Pietro «Quinzàn» Bandini al primo «Lõn ad Mêrz»: «Cantì, balì, burdel!»
Federico Savini
«Alla fine degli anni ’80 se lo chiedeva Mingardi e me lo son domandato anch’io. Ma perché la musica dialettale della nostra regione deve essere per forza goliardica, stupidina o demenziale? Perché non possiamo concepirla e trattarla come una cosa seria?». Nasce da questa riflessione - estendibile a molti campi dello scibile tradizionale romagnolo - l’intuizione che ha portato il coltivatore faentino Pietro Bandini ad assumere l’alter ego cantautorale dialettale di Quinzàn, come l’azienda agricola di cui è titolare sulla primissima collina di Castel Raniero.
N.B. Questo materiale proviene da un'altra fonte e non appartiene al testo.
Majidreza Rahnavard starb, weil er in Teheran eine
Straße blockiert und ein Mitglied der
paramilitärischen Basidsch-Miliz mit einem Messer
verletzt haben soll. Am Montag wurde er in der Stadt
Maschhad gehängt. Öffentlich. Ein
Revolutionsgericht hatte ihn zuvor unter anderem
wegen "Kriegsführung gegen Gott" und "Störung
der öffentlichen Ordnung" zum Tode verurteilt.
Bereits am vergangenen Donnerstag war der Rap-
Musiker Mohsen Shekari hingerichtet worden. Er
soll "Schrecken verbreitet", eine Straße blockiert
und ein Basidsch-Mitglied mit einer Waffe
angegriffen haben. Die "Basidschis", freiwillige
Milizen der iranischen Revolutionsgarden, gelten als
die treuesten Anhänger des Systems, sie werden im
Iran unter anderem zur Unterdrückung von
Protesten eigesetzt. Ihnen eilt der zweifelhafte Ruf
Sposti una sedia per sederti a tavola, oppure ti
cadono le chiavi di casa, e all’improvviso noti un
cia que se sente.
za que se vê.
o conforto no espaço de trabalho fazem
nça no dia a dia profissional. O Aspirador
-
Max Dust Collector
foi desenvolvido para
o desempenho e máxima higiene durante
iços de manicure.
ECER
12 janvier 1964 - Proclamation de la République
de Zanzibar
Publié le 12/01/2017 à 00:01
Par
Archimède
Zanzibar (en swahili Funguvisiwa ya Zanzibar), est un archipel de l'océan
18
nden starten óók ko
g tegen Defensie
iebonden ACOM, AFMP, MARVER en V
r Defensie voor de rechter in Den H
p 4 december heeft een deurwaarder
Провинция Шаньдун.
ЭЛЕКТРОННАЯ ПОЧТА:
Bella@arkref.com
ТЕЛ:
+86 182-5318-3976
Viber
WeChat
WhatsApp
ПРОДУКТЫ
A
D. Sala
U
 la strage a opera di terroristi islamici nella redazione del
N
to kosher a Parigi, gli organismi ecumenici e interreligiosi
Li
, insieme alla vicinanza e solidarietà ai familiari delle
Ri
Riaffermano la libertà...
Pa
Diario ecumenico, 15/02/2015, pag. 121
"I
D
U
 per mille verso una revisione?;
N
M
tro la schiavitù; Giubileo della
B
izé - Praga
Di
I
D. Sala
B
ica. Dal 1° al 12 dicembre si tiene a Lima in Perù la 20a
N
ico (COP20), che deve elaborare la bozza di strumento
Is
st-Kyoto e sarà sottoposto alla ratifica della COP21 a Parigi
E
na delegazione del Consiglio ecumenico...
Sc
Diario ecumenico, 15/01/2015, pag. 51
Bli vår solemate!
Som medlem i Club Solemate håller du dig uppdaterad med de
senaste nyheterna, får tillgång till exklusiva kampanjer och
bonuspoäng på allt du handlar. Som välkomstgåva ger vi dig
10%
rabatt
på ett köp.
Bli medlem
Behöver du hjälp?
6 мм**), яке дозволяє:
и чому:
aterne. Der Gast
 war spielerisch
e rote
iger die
Pietro «Quinzàn» Bandini è il protagonista della prima serata dell’edizione 2019 dei «Lõn ad Mêrz», il calendario dei lunedì di marzo che la Filodrammatica Berton e l’Istituto Friedrich Schürr dedicano all’approfondimento delle tematiche dialettali, al teatro dei Filodrammatici.
E lunedì 4 marzo, alle 20.30, protagonista della serata «Cantì, balì, burdel: Treb ad musica e ciacar» sarà Pietro «Quinzàn» Bandini, coinvolto a vario titolo (a cominciare dalla recente pubblicazione omonima di un suo cd corredato dal libro illustrato da Marilena Benini) e soprattutto traghettatore delle tradizioni musicali nostrane in una modernità che sa ancora guardare alle radici con il rispetto vero di chi appunto non vuole abbandonarle e vederle ricoprirsi di polvere. «Sarà una sorta di trebbo musicale - spiega Pietro -, con Mario Gurioli insieme a me sul palco e le mie canzoni, che presenterà in scena con tutta la band di quattro elementi».
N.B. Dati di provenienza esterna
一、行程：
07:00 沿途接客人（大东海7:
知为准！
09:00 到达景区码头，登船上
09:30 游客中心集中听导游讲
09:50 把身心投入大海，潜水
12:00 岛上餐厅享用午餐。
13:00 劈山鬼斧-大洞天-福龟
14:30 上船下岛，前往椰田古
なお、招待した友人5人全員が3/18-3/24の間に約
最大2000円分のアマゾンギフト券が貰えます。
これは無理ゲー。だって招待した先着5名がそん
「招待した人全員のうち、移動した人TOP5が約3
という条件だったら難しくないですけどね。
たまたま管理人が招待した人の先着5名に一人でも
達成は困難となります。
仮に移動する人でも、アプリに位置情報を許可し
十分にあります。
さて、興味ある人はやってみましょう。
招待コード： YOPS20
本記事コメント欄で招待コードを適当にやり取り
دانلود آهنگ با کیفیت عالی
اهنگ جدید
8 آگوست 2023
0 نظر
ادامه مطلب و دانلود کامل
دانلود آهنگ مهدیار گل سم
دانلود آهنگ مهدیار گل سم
Parlerete anche del libro che hai fatto con Marilena Benini?
«Lo stiamo presentando in giro da mesi e gli dedicheremo uno spazio. La collaborazione nacque da un’intuizione di Antonella Rambaldi che voleva in qualche modo antologizzare la mia produzione più vicina al mondo della canzone per bambini, corredata dalle illustrazioni di Marilena che, in effetti, si sono rivelate adattissime alla musica e hanno convinto anche Mauro Gurioli a pubblicare volume e cd con le sue edizioni Tempo al Libro».
Quando hai cominciato a cantare in dialetto romagnolo la cosa suonava esotica, polverosa o proprio fuori dal mondo?
«Erano gli anni ’80 ed era un momento di passaggio per quel tipo di tradizione, che non è mai stata centralissima negli studi sul folklore romagnolo. Ad ogni modo era naturale avere riferimenti, sulla canzone, in tutta la regione e penso alla scuola bolognese di Dino Sarti, che proprio allora era definitivamente sfumata, e all’esperienza pionieristica di Andrea Mingardi, che proprio allora stava passando all’italiano. Ma la sua intuizione sul dialetto della nostra regione mi risuonava in testa. Erano anche gli anni della world music e di un grande riscoperta del folk. Io in particolare venivo dal rock, che all’inizio addirittura cantavo in inglese, e fu naturale appassionarmi alla musica folk dell’area britannica, che appunto del rock è radice. Ma avevo anche il baluardo di Pino Daniele, che partendo dal napoletano aveva fatto cose strepitose e molto serie, con solo occasionali brani goliardici. Noi eravamo in grande ritardo».
Come arrivasti al dialetto?
«Per gradi, perché la mossa successiva fu andare a ritroso nella musica popolare romagnola. Quando pubblicai il mio primo disco, nel ’92, era quasi tutto cantato in italiano ma c’erano anche due brani dialettali. Uno si chiamava Zèngan, ed è il primo che ho scritto, mentre l’altro era Oi burdela, sigla di un programma radio di Giuliano Bettoli. Il disco successivo, però, era già praticamente tutto in dialetto, e da lì sono andato avanti»
Venendo alle canzoni romagnole per bambini, hanno peculiarità proprie?
«Sulle canzoni per bambini, che peraltro in Romagna sono tantissime, vale un po’ quello che vale per le favole e la musica in generale, cioè che si tratta di materiale popolare rinvenibile anche in altre regioni, in particolare del centro-nord. Ad esempio Il grillo e la formica è molto conosciuta, mentre credevo che Martino e Mariâna fosse romagnolissima, invece una signora friulana mi ha detto che la madre gliela cantava sempre da bambina. Ancora più delle favole e delle dirindine, la musica popolare ha la caratteristica di viaggiare insieme ai suonatori ambulanti e i cantastorie che la portano in giro».
Hai nuovi dischi in arrivo?
«Purtroppo nulla nell’immediato. Le idee sono tante, tantissime, ma mi piace curarle bene e per questo occorre tempo».